§ Assigned task
Copy exactly the lines of the data below, beginning with the line with "left front paw: (351, 270)" and ending with the line with "left elbow: (213, 605)". Pictures are to be omitted.

(Collection entries)
····················
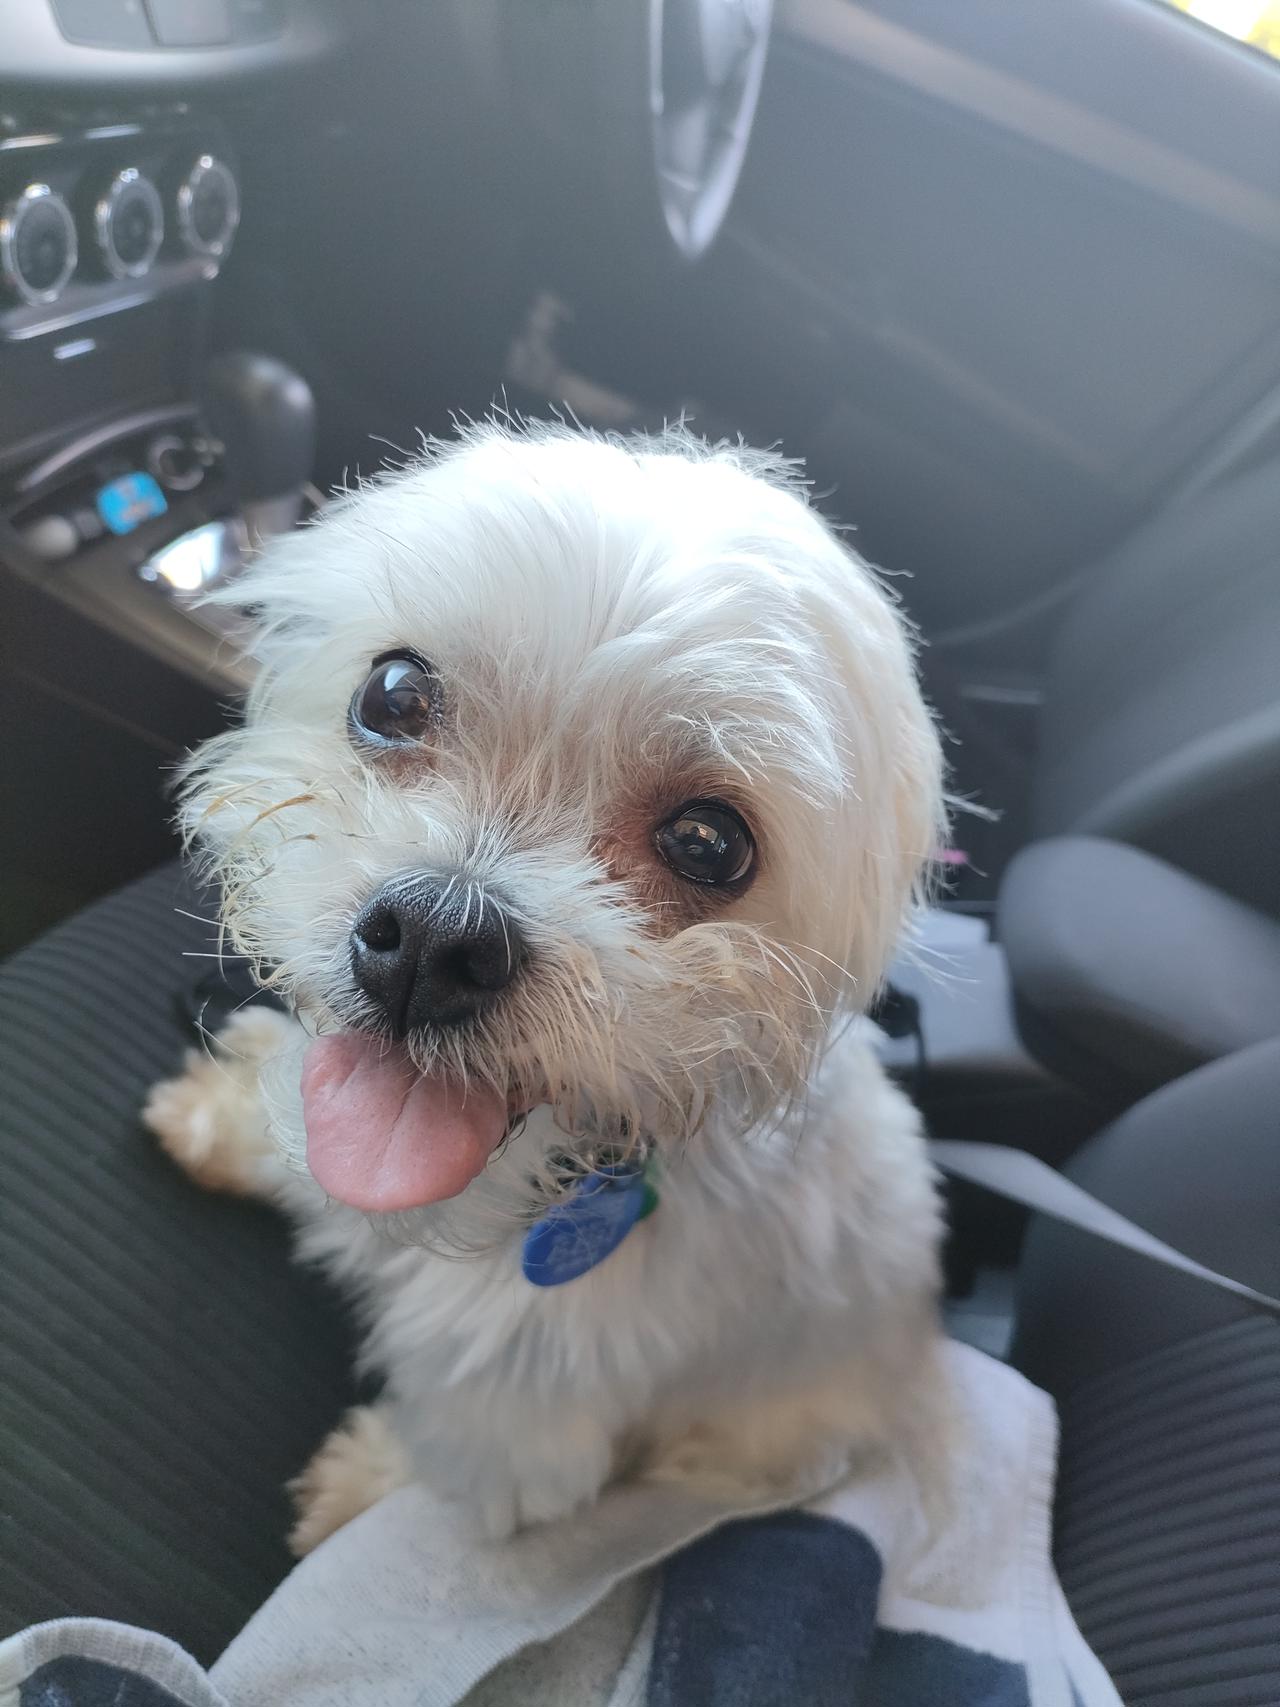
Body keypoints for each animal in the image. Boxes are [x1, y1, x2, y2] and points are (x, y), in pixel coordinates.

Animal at [145, 422, 948, 1551]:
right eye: (394, 694)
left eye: (710, 843)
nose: (433, 938)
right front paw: (223, 1120)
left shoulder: (517, 1409)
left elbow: (446, 1469)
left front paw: (358, 1488)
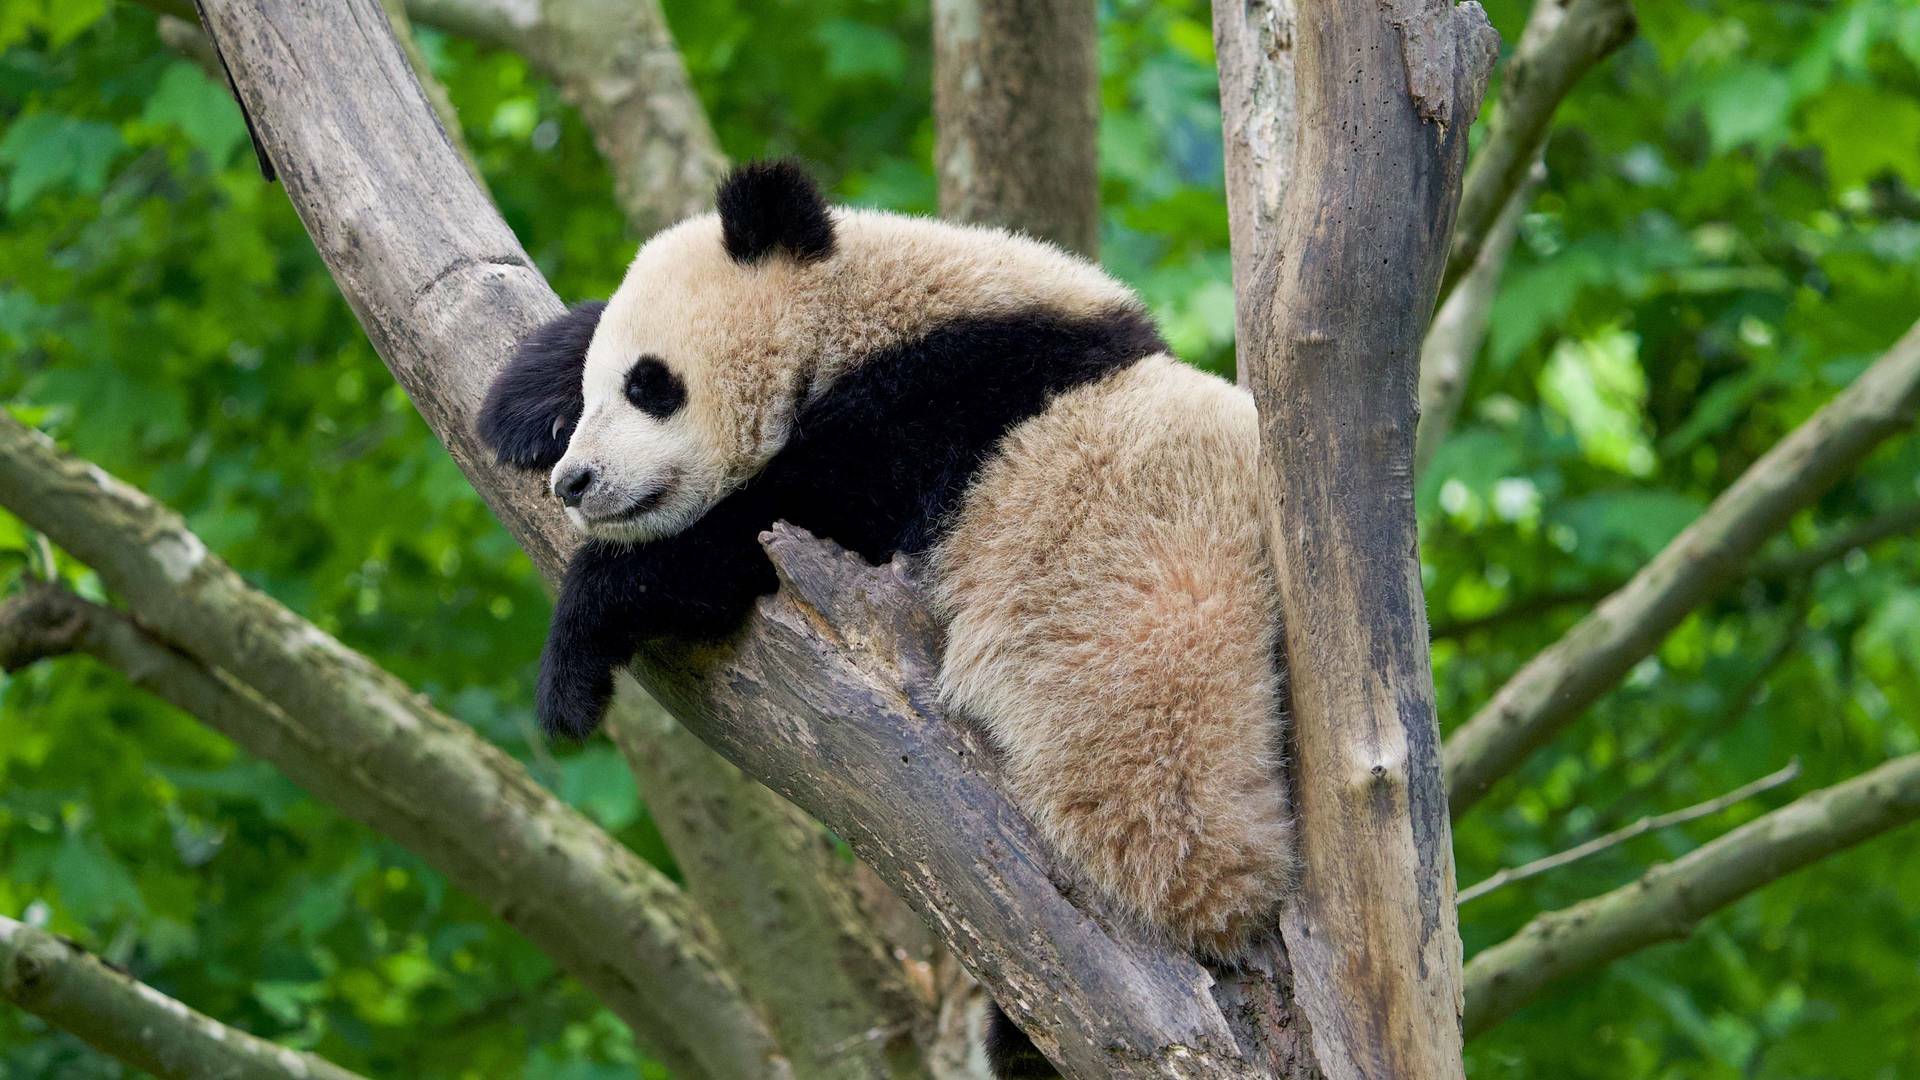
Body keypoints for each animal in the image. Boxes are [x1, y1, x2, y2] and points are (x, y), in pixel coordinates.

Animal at [478, 161, 1293, 1076]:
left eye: (650, 384)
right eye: (594, 388)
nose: (575, 482)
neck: (860, 314)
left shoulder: (945, 408)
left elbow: (771, 522)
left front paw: (573, 663)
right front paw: (524, 395)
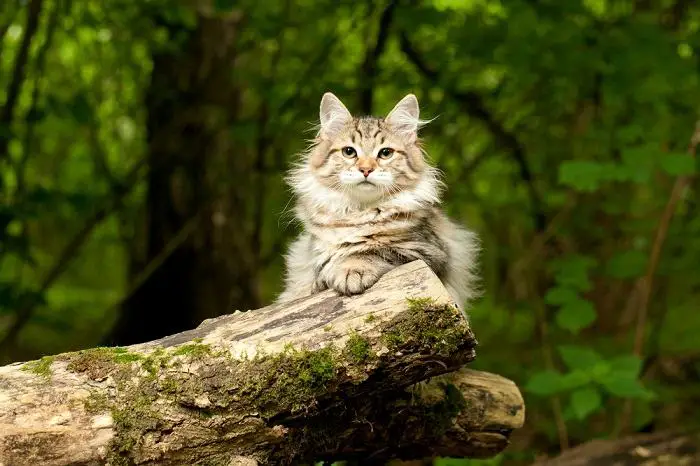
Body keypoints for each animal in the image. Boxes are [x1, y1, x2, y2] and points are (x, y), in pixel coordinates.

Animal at [276, 92, 478, 314]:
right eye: (349, 152)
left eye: (385, 153)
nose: (366, 169)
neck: (360, 212)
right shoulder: (313, 253)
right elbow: (323, 265)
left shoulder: (429, 251)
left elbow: (370, 251)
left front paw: (351, 270)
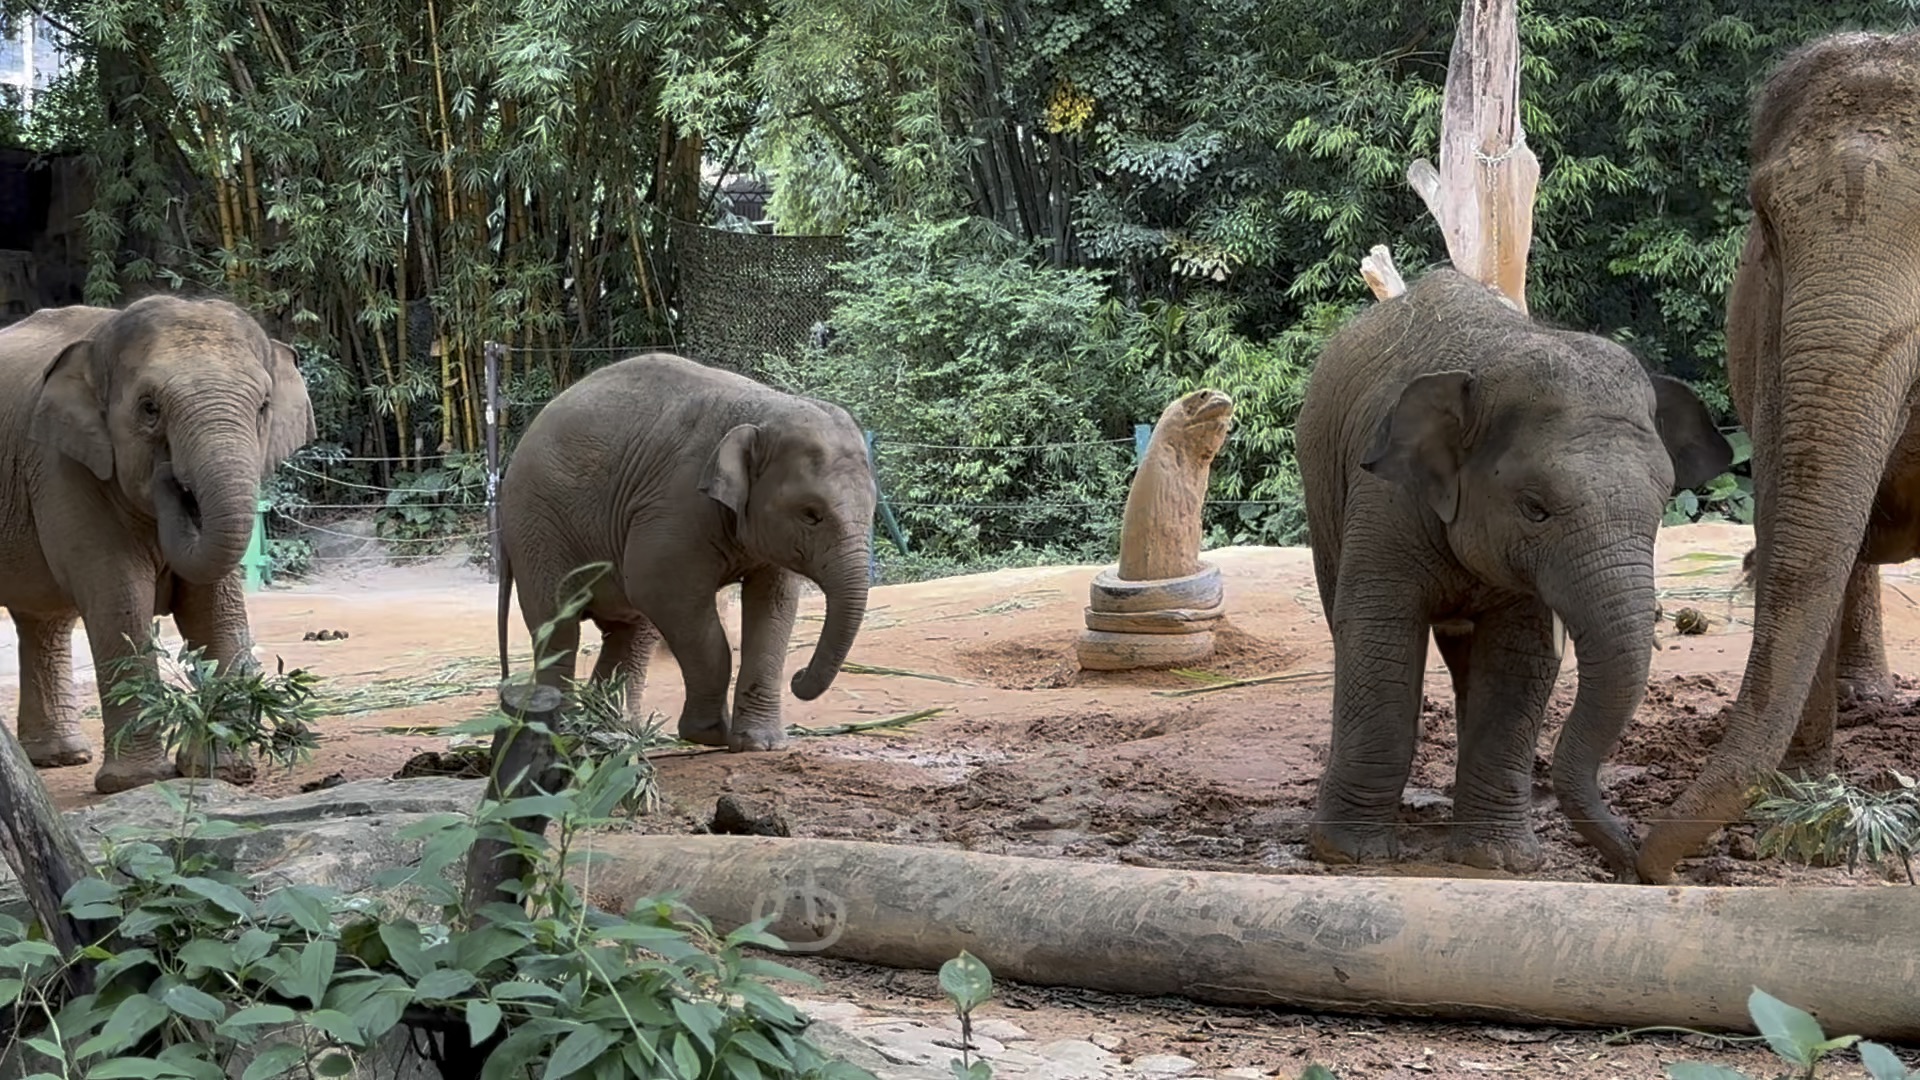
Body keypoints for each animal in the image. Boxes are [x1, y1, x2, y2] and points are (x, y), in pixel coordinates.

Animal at [0, 294, 318, 791]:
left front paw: (220, 771)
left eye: (264, 406)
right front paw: (138, 782)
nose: (171, 477)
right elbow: (120, 599)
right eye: (150, 409)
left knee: (43, 620)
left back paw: (61, 758)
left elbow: (213, 605)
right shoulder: (63, 469)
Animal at [499, 351, 879, 749]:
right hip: (535, 526)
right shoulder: (675, 505)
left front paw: (760, 744)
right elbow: (663, 592)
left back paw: (613, 729)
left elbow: (774, 604)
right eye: (811, 514)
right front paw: (710, 735)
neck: (763, 411)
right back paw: (567, 729)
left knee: (630, 630)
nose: (799, 677)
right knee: (559, 624)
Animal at [1297, 267, 1735, 876]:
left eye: (1662, 504)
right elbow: (1379, 636)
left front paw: (1497, 860)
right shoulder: (1383, 501)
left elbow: (1519, 657)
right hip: (1321, 491)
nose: (1632, 861)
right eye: (1535, 508)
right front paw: (1350, 855)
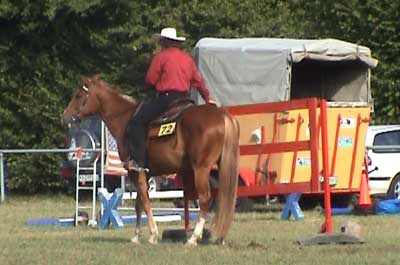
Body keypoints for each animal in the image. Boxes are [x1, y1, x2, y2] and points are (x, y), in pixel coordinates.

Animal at [61, 75, 239, 245]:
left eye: (78, 95)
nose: (65, 116)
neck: (124, 119)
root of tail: (223, 116)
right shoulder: (146, 173)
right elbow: (139, 203)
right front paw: (136, 236)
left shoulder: (135, 171)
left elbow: (145, 202)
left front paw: (153, 234)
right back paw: (220, 237)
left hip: (201, 168)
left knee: (205, 199)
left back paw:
····················
§ Answer to this exercise
left front paw: (351, 270)
Body keypoints for each animal in the image. Boxes are [x1, y1, x2, y2] and points are (x, y), in pixel coordinates.

Animal at [0, 294, 318, 791]:
left front paw: (220, 771)
left eye: (264, 406)
right front paw: (138, 782)
nose: (171, 477)
right elbow: (120, 599)
right eye: (150, 409)
left knee: (43, 620)
left back paw: (61, 758)
left elbow: (213, 605)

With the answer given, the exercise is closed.